[THE RECORDS]:
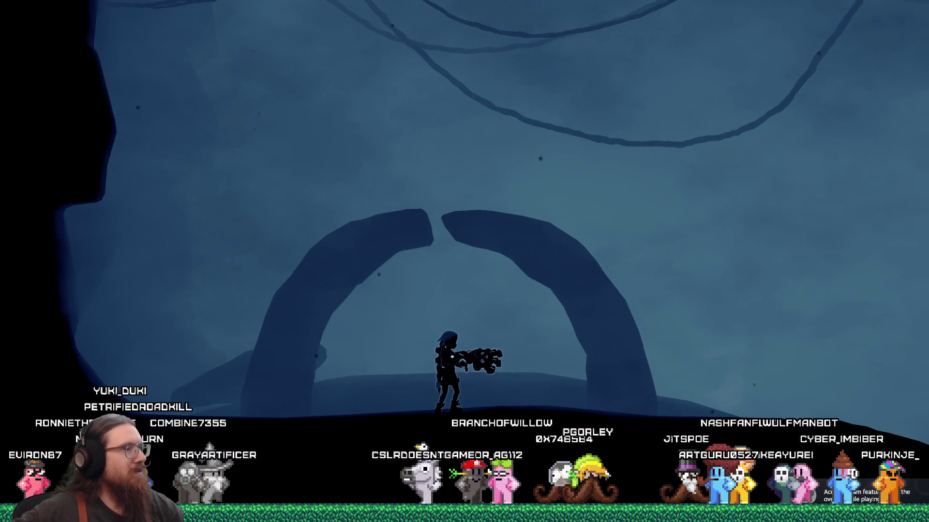
# - Close the dev console, then run and jump the character through the cave's arches and floating rocks
pyautogui.press('grave')
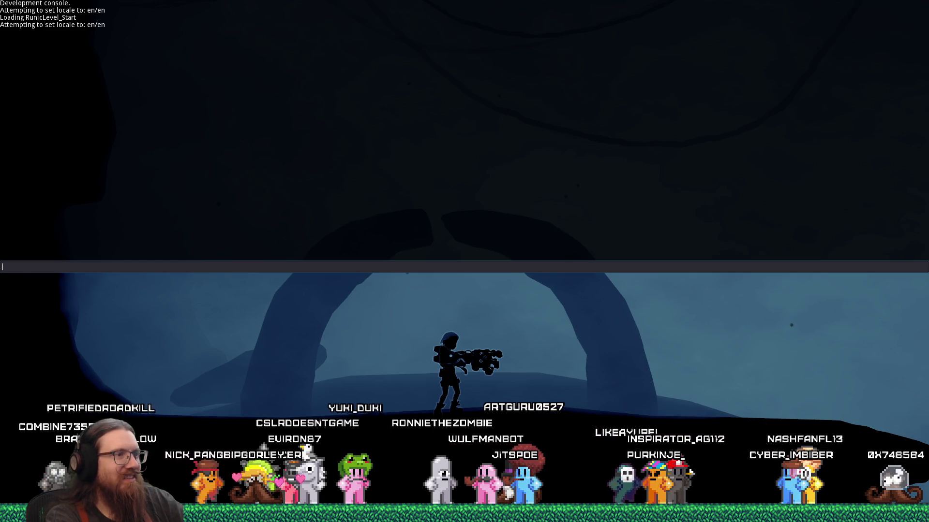
pyautogui.press('grave')
pyautogui.press('a')
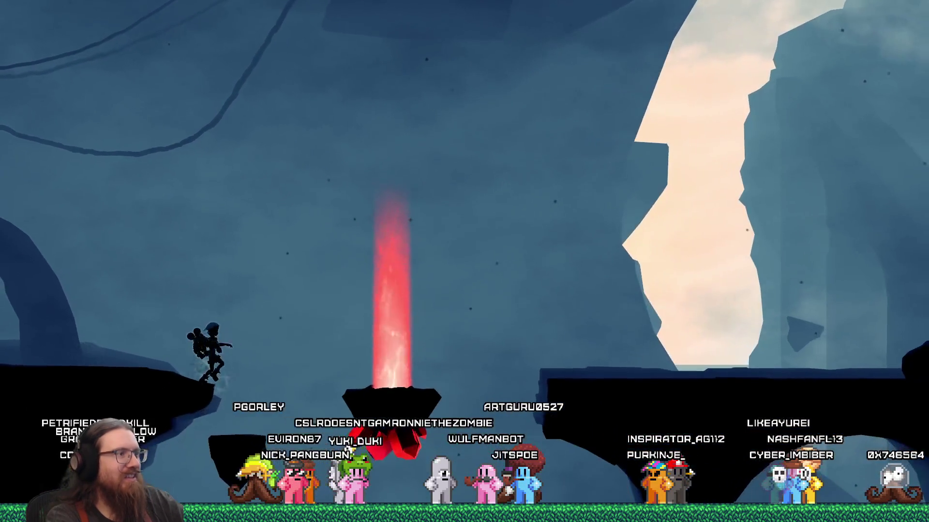
pyautogui.press('d')
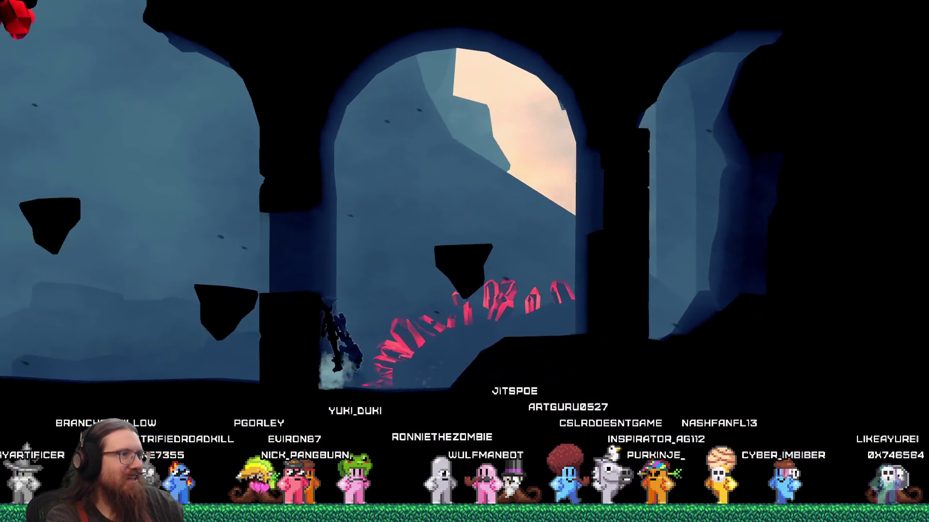
pyautogui.press('space')
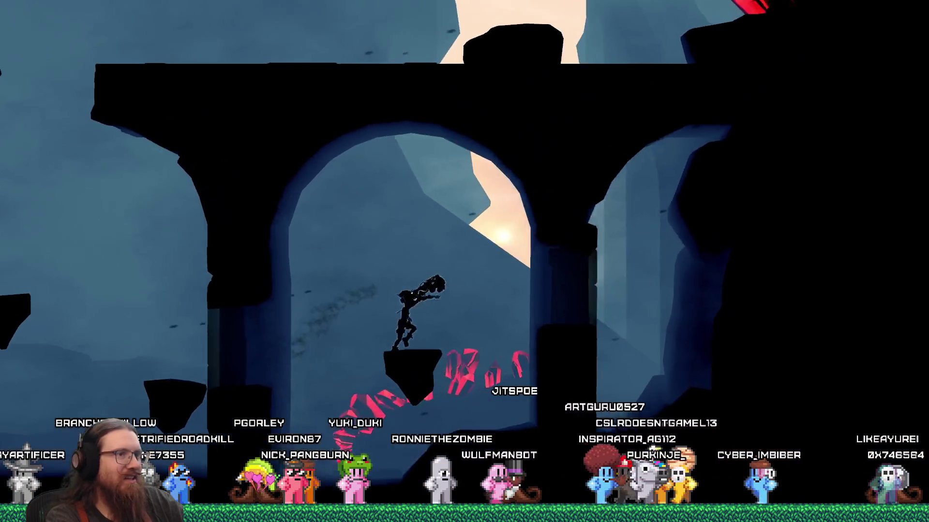
pyautogui.press('d')
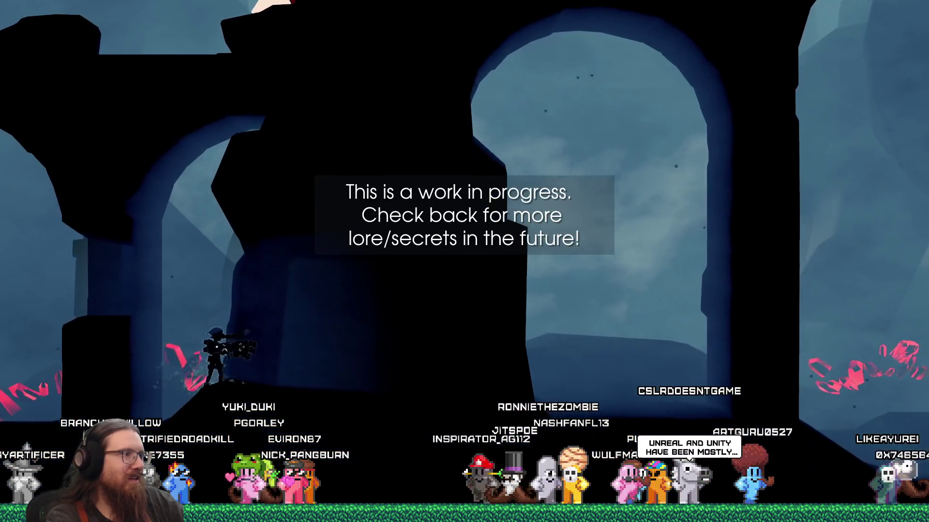
pyautogui.press('a')
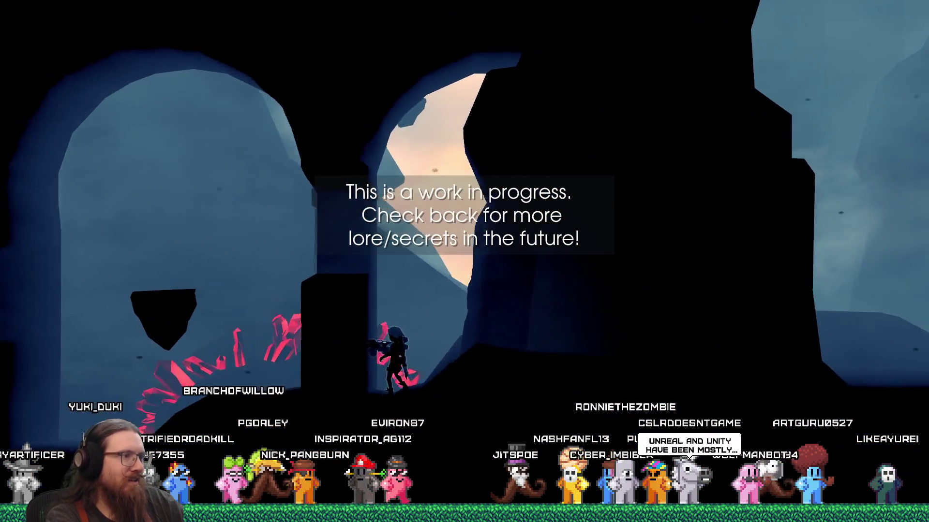
pyautogui.press('d')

[ASSIGNED TASK]: Each entry must be reproduced word for word, and any image among them left out.

[EXERCISE OUTPUT]:
# - Close the dev console, then run and jump the character through the cave's arches and floating rocks
pyautogui.press('grave')
pyautogui.press('grave')
pyautogui.press('a')
pyautogui.press('d')
pyautogui.press('space')
pyautogui.press('d')
pyautogui.press('a')
pyautogui.press('d')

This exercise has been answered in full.